# BX 2350 neutral lever hydraulic leak



## Curlyface (May 25, 2021)

My tractor is leaking hydraulic fluid at the neutral lever. When I tried to remove the lever to replace the seal and O-ring, the lever seems to require too much force in order to remove it. Is something internal required to be removed in order to get the lever out so that the seal and O-ring can be replaced? If it helps, the part number of the lever is K2581-42472


----------



## sixbales (May 18, 2011)

Howdy Curlyface, welcome to the forum.

See attached parts diagram. There is an external circlip item #150, which I'm sure you have removed already. There is a bearing item #140 which I'm sure will give some resistance.
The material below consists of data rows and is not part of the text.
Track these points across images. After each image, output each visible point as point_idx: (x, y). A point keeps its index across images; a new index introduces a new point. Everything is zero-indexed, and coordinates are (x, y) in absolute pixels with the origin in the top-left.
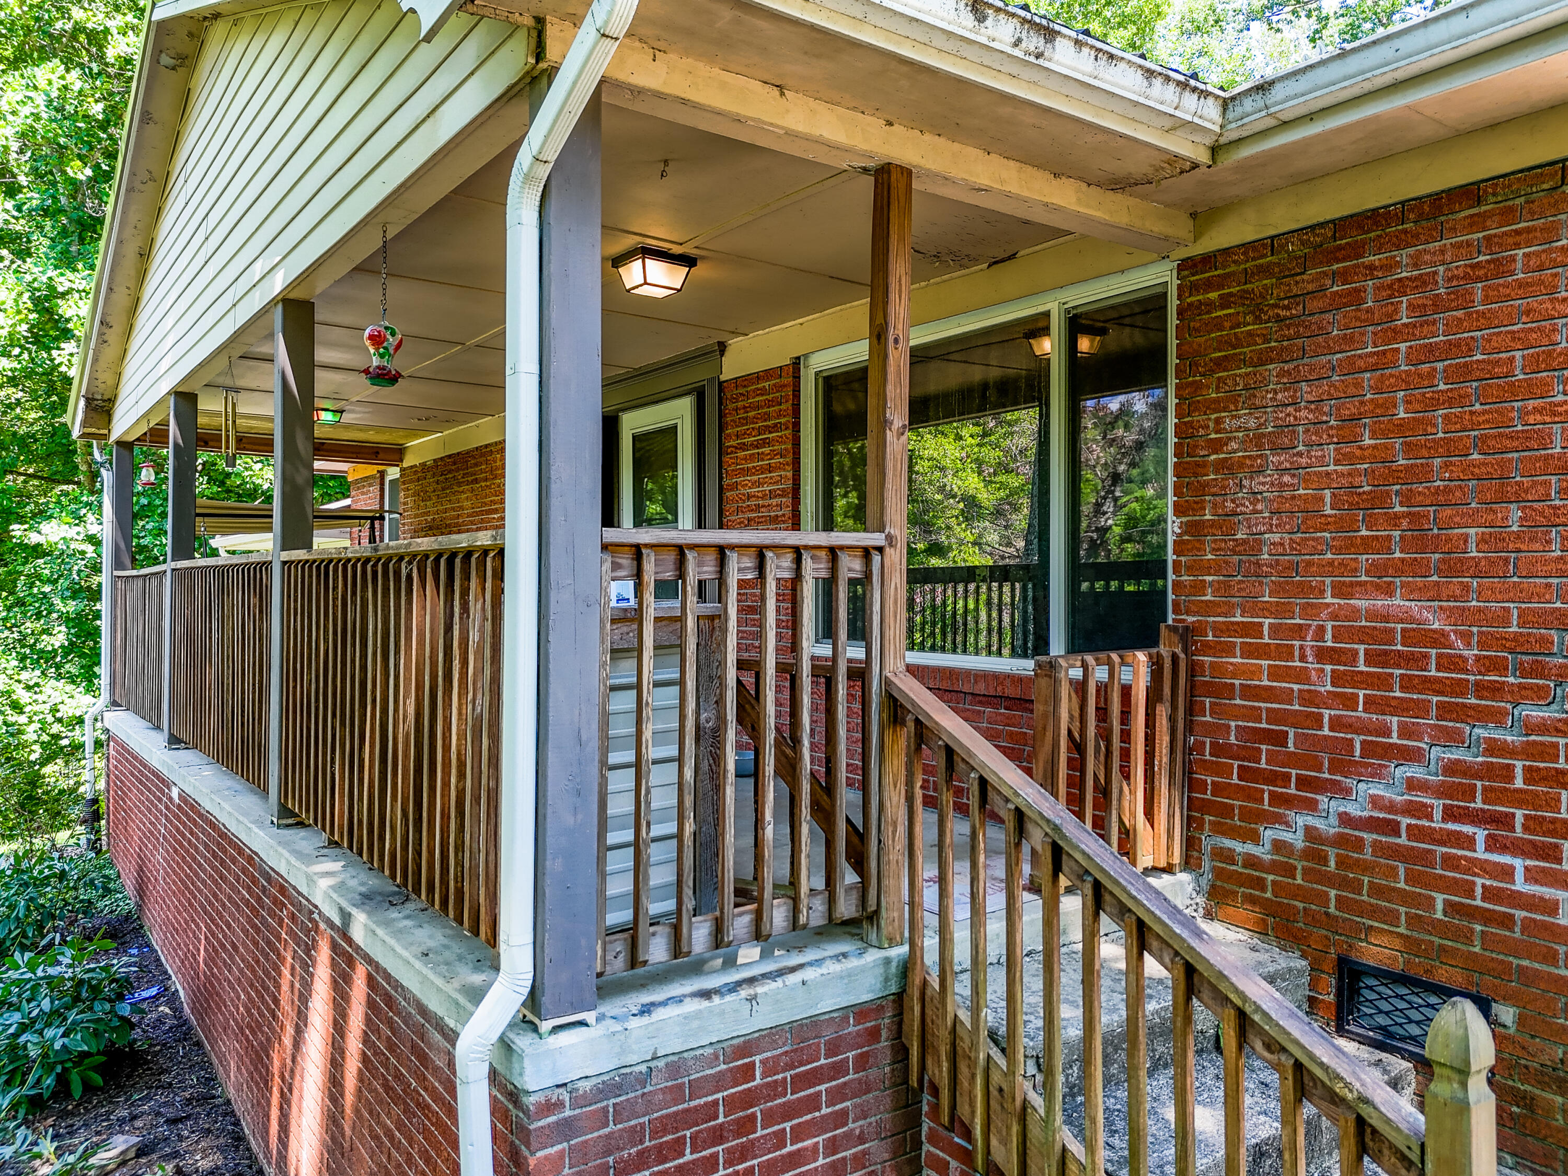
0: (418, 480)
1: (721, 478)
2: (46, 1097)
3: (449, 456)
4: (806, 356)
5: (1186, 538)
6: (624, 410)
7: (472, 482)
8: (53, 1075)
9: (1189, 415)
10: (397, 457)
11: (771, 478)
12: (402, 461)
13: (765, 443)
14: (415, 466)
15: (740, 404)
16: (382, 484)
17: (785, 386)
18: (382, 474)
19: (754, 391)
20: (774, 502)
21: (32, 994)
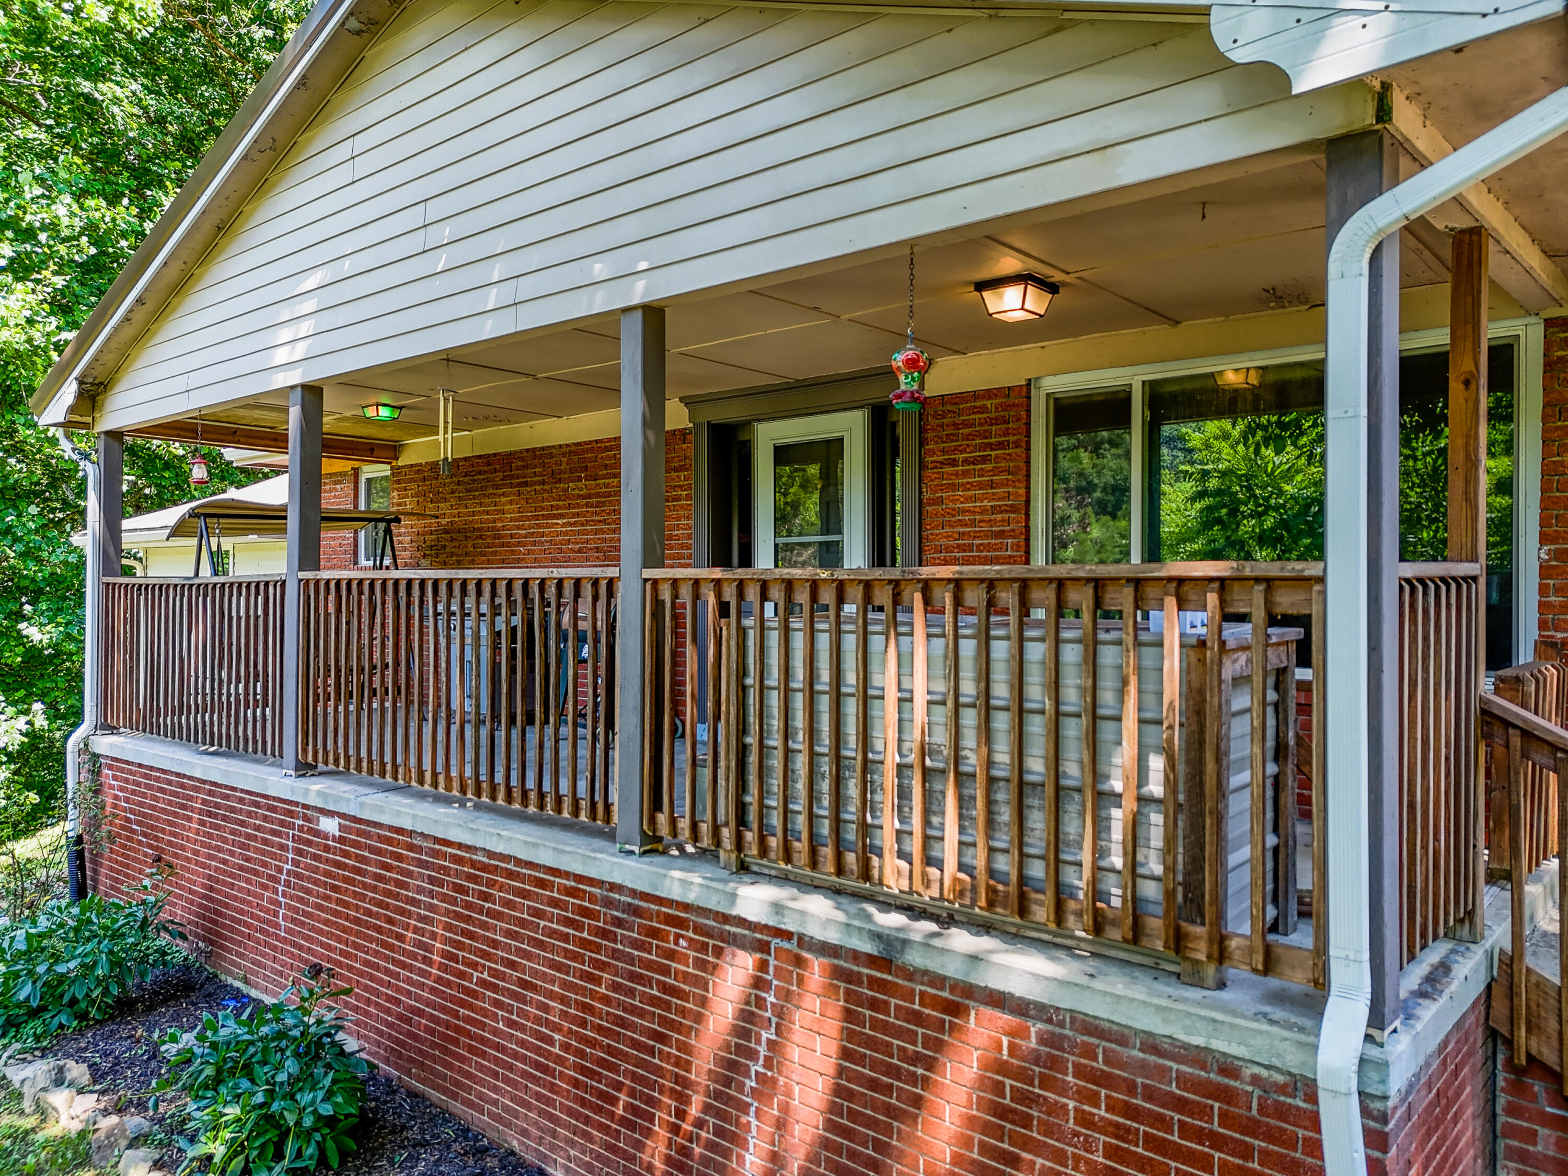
0: (424, 479)
1: (921, 493)
2: (312, 1168)
3: (480, 457)
4: (1038, 379)
5: (1554, 563)
6: (759, 420)
7: (519, 485)
8: (313, 1143)
9: (1558, 455)
10: (390, 454)
11: (994, 494)
12: (397, 459)
13: (985, 459)
14: (421, 465)
15: (946, 421)
16: (356, 483)
17: (1015, 405)
18: (356, 472)
19: (969, 408)
20: (999, 517)
21: (264, 1056)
May need a slide hammer. 










Kubota BX2350D (4WD TRACTOR W/ROPS) Parts


Kubota BX2350D (4WD TRACTOR W/ROPS) Parts



www.messicks.com


----------



## Curlyface (May 25, 2021)

sixbales said:


> Howdy Curlyface, welcome to the forum.
> 
> See attached parts diagram. There is an external circlip item #150, which I'm sure you have removed already. There is a bearing item #140 which I'm sure will give some resistance. May need a slide hammer.
> 
> ...


Hey six bales, thanks for the reply. I am an auto mechanic (no HST exerience) the parts diagram appears to show why I was having problems. I did not realize there is a bearing behind the seal, so thanks again for the help. Is this hydraulic leak common?


----------



## Curlyface (May 25, 2021)

Curlyface said:


> Hey six bales, thanks for the reply. I am an auto mechanic (no HST exerience) the parts diagram appears to show why I was having problems. I did not realize there is a bearing behind the seal, so thanks again for the help. Is this hydraulic leak common?
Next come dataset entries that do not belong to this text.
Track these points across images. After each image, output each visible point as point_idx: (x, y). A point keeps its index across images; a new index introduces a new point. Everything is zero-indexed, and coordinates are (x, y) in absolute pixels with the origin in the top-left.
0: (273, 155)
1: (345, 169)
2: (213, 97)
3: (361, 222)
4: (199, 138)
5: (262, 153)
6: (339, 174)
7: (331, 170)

BTW, I am attempting this repair with the HST and transaxle still in the frame, is that feasible?


----------



## sixbales (May 18, 2011)

I don't know... My experience was with a smaller Kubota. Mine was a much simpler task, but my local dealer gave me the wrong o-rings, So, I had to do the job twice.


----------



## Curlyface (May 25, 2021)

sixbales said:


> I don't know... My experience was with a smaller Kubota. Mine was a much simpler task, but my local dealer gave me the wrong o-rings, So, I had to do the job twice.


I plan to post a YouTube video of the entire job, I feel like others would benefit. Does this site support video?


----------



## sixbales (May 18, 2011)

Yes, of course.


----------